Un'idea che Clemente ha definito «coscienza di luogo». Che è la coscienza di Emilio Lussu per Armungia, così come è Barumini per Giovanni Lilliu, Nughedu San Nicolò per Francesco Masala, Ulassai per Maria Lai, San Sperate per Pinuccio Sciola, Orani per Costantino Nivola, Santulussurgiu per Antonio Cossu, Santa Cristina per Paulilatino, Remundu Piras per Villanova Monteleone, il Duomo con le quattro lunette delle Maddalene di Mario Delitala per Lanusei. Ma questo «è il progetto di una nuova Sardegna che in Sardegna non c'è ma può esserci», ha detto Ruiu. Il che comporta “conoscenza della nostra storia”.

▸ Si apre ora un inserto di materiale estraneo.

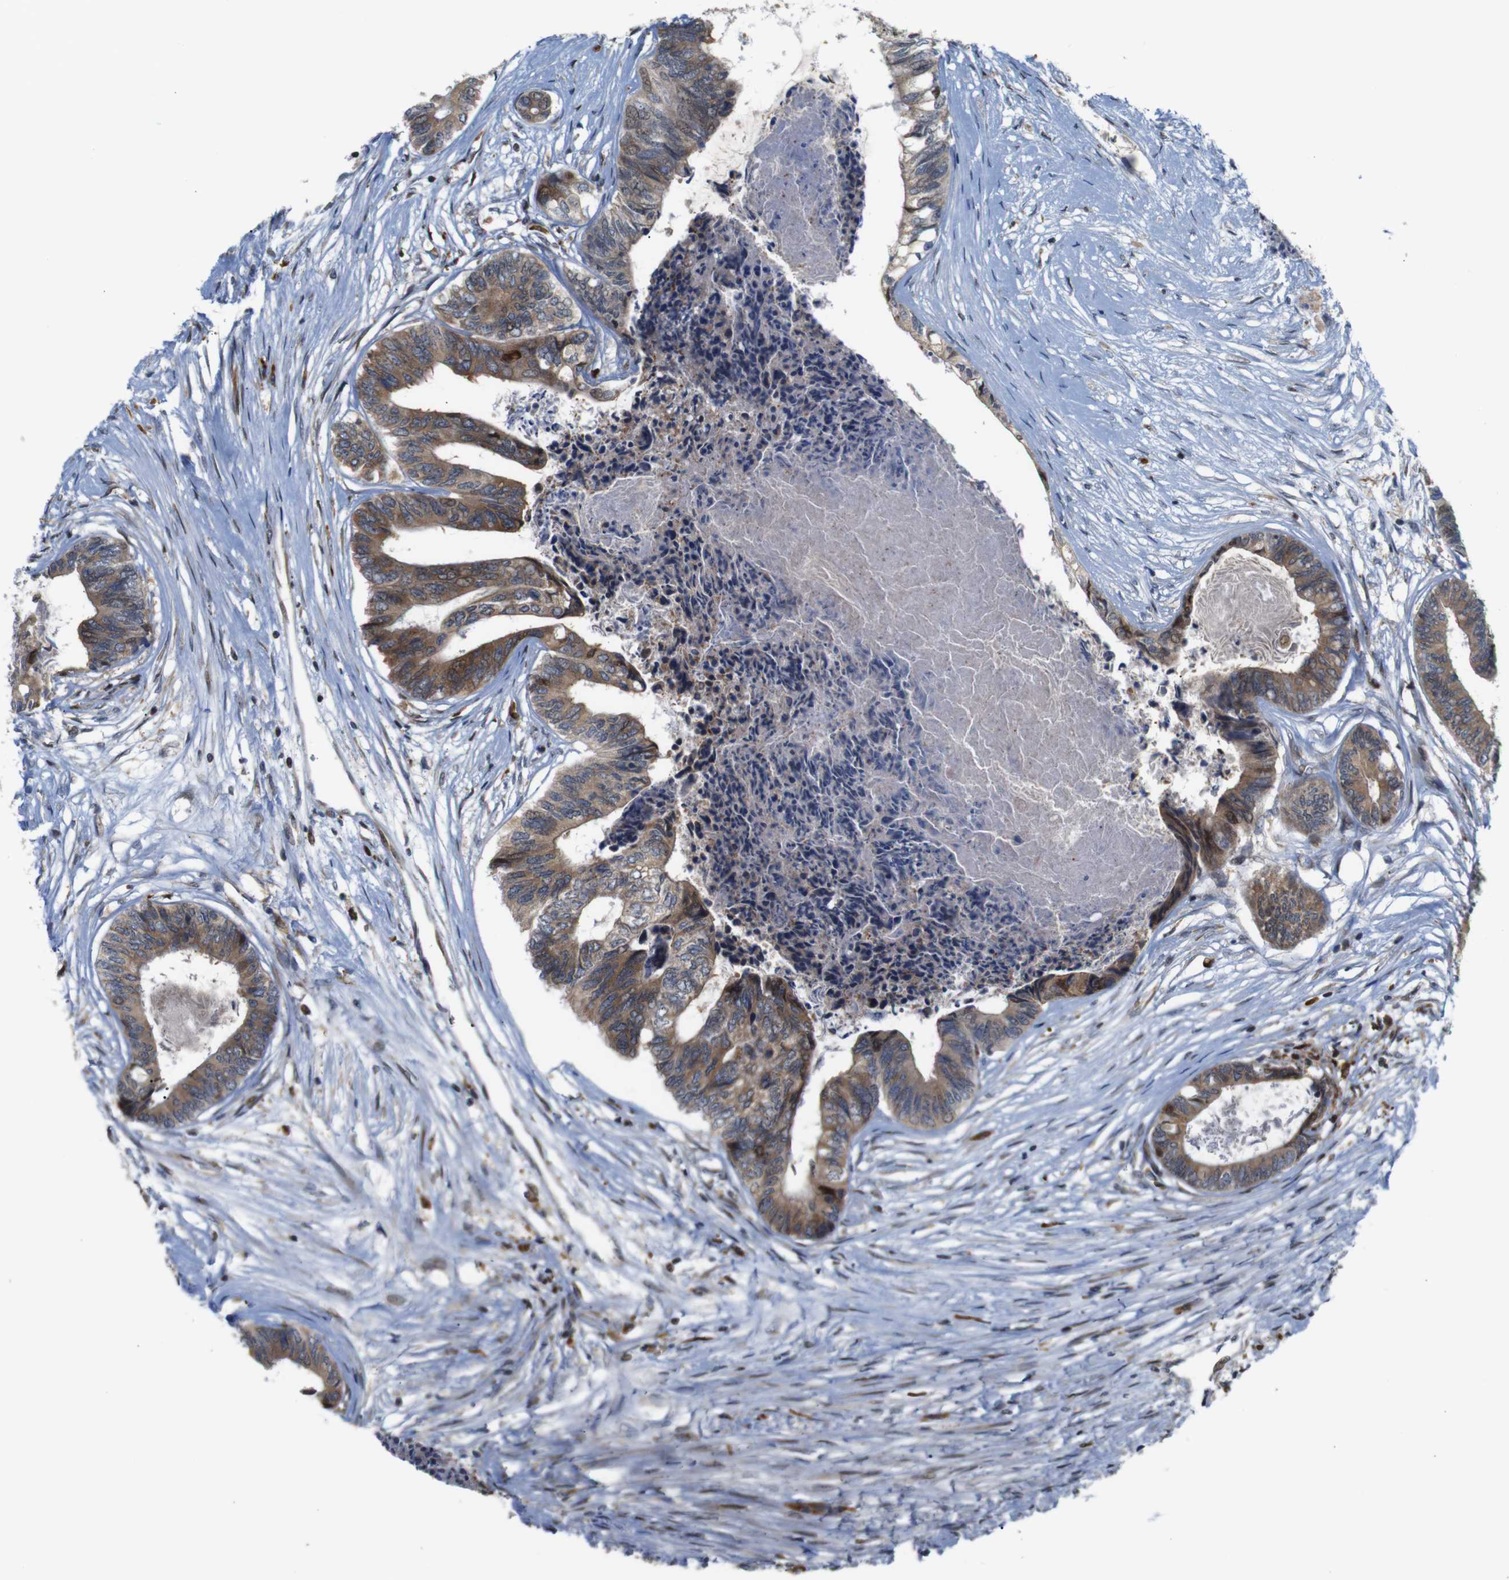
{"staining": {"intensity": "moderate", "quantity": ">75%", "location": "cytoplasmic/membranous"}, "tissue": "colorectal cancer", "cell_type": "Tumor cells", "image_type": "cancer", "snomed": [{"axis": "morphology", "description": "Adenocarcinoma, NOS"}, {"axis": "topography", "description": "Rectum"}], "caption": "Moderate cytoplasmic/membranous staining is appreciated in approximately >75% of tumor cells in adenocarcinoma (colorectal). (DAB IHC, brown staining for protein, blue staining for nuclei).", "gene": "PTPN1", "patient": {"sex": "male", "age": 63}}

Spopolamento allora? «Credo che si assisterà a un'inversione di tendenza, non si erano mai visti tanti giovani tornare all'agricoltura, l'inurbamento avrà una fine, ci sono i corsi ma anche i ricorsi storici», rimarca Cristina Lavinio, docente di Letteratura all'università di Cagliari.

Giunge ottimismo anche da quelli che ai primi del Duemila erano ricercatori sul campo ad Armungia e oggi siedono in cattedra. Caterina Di Pasquale (università di Pisa): «Armungia ha significato capire che cosa vuol dire guardare il tuo stesso mondo con una prospettiva diversa e renderlo più ricco». Eugenio Testa (La Sapienza di Roma): «Quindici anni fa il nostro obiettivo non era tanto cercare autenticità e arcaicità, ma interagire con cittadini del mondo contemporaneo e interrogarsi su cosa volesse dire confrontarsi con questo mondo («grande, terribile, complicato») stando in un piccolo paese della Sardegna interna e mantenendolo vivo. Se gli studenti sono stati curiosi degli armungesi, è stato vero anche l'inverso. Con la nostra invasione volevamo aiutare Armungia a “restare paese”. Ma l'Italia, come dice Pietro Clemente, è un Paese fatto di paesi. Che i paesi siano vivi è necessario non soltanto per chi li abita, ma per l'Italia tutta».

E da domani? Pietro Clemente: «Creare una rete delle associazioni che vogliono combattere lo spopolamento. Una rete fra associazioni sarde collegate con quelle presenti in campo nazionale. È difficile, ma abbiamo il dovere di andare controcorrente. Senza paesi non c'è Sardegna».